まず、小さなケースに、いくつかの植物とラットを入れて観察した。植物の種類ごとにケースを作り、もちろん、植物を入れないケースも複数用意した。
 すると、半年後には、植物と同居していたラットはすべて死んだ。植物のないケースのラットに変化はなかった。
 植物そのものが病原なのか、何かの媒介となっているのかは不明のままだったが。
 四人は、専門にこの問題を研究する機関、LSI(Life-Support Institution)に実験結果を提出した。

 より精細な実験が、大規模に行なわれた。
 さまざまな種類の植物が、ラットとともにケース入れられて試された。

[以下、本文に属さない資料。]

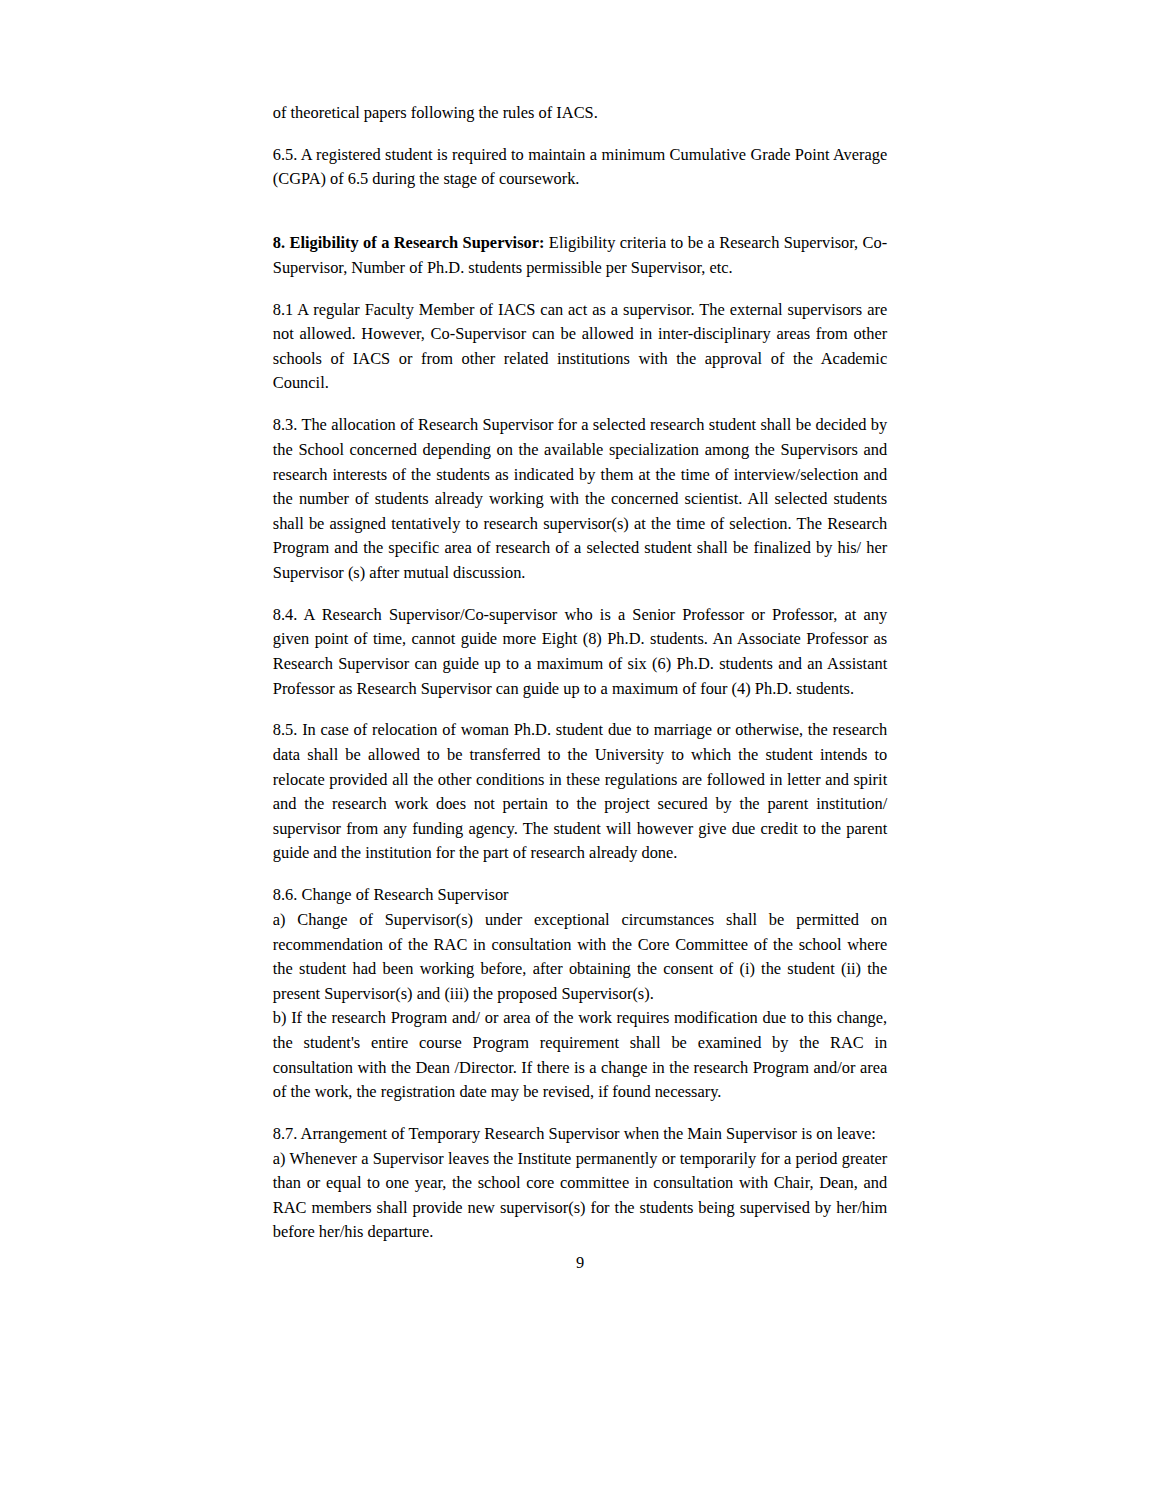of theoretical papers following the rules of IACS.
6.5. A registered student is required to maintain a minimum Cumulative Grade Point Average (CGPA) of 6.5 during the stage of coursework.
8. Eligibility of a Research Supervisor: Eligibility criteria to be a Research Supervisor, Co-Supervisor, Number of Ph.D. students permissible per Supervisor, etc.
8.1 A regular Faculty Member of IACS can act as a supervisor. The external supervisors are not allowed. However, Co-Supervisor can be allowed in inter-disciplinary areas from other schools of IACS or from other related institutions with the approval of the Academic Council.
8.3. The allocation of Research Supervisor for a selected research student shall be decided by the School concerned depending on the available specialization among the Supervisors and research interests of the students as indicated by them at the time of interview/selection and the number of students already working with the concerned scientist. All selected students shall be assigned tentatively to research supervisor(s) at the time of selection. The Research Program and the specific area of research of a selected student shall be finalized by his/ her Supervisor (s) after mutual discussion.
8.4. A Research Supervisor/Co-supervisor who is a Senior Professor or Professor, at any given point of time, cannot guide more Eight (8) Ph.D. students. An Associate Professor as Research Supervisor can guide up to a maximum of six (6) Ph.D. students and an Assistant Professor as Research Supervisor can guide up to a maximum of four (4) Ph.D. students.
8.5. In case of relocation of woman Ph.D. student due to marriage or otherwise, the research data shall be allowed to be transferred to the University to which the student intends to relocate provided all the other conditions in these regulations are followed in letter and spirit and the research work does not pertain to the project secured by the parent institution/ supervisor from any funding agency. The student will however give due credit to the parent guide and the institution for the part of research already done.
8.6. Change of Research Supervisor
a) Change of Supervisor(s) under exceptional circumstances shall be permitted on recommendation of the RAC in consultation with the Core Committee of the school where the student had been working before, after obtaining the consent of (i) the student (ii) the present Supervisor(s) and (iii) the proposed Supervisor(s).
b) If the research Program and/ or area of the work requires modification due to this change, the student's entire course Program requirement shall be examined by the RAC in consultation with the Dean /Director. If there is a change in the research Program and/or area of the work, the registration date may be revised, if found necessary.
8.7. Arrangement of Temporary Research Supervisor when the Main Supervisor is on leave:
a) Whenever a Supervisor leaves the Institute permanently or temporarily for a period greater than or equal to one year, the school core committee in consultation with Chair, Dean, and RAC members shall provide new supervisor(s) for the students being supervised by her/him before her/his departure.
9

結果は、ある意味予想通りに、藻類も含め、あらゆる植物がラットを殺した。
 意外だったのは、キノコなどの菌類は、植物に害されることも、ラットに危害を加えることもなかったことだ。
 さらには、植物とラットの間をある種の膜で隔て、空気以外は行き来できないようにもしてみたが、やはりラットは息絶えた。これにより、植物の放出する気体が原因ということまでは判明したのだが、それ以上は分からなかった。

 四人の研究結果がLSIに提出されてから、三年以上が経過していた。彼らの名前は歴史に刻まれたが、この時点で四人が存命だったのかどうかを示す資料は残されていない。